- Opening Delimiter -

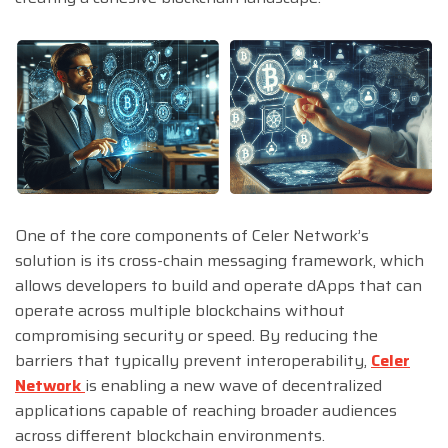
One of the core components of Celer Network’s
solution is its cross-chain messaging framework, which
allows developers to build and operate dApps that can
operate across multiple blockchains without
compromising security or speed. By reducing the
barriers that typically prevent interoperability,
Celer
Network
is enabling a new wave of decentralized
applications capable of reaching broader audiences
across different blockchain environments.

- Closing Delimiter -

■ What is expected ■
Could you copy all of the entries above exactly, without the pictures?

■ Expected output ■
One of the core components of Celer Network’s
solution is its cross-chain messaging framework, which
allows developers to build and operate dApps that can
operate across multiple blockchains without
compromising security or speed. By reducing the
barriers that typically prevent interoperability,
Celer
Network
is enabling a new wave of decentralized
applications capable of reaching broader audiences
across different blockchain environments.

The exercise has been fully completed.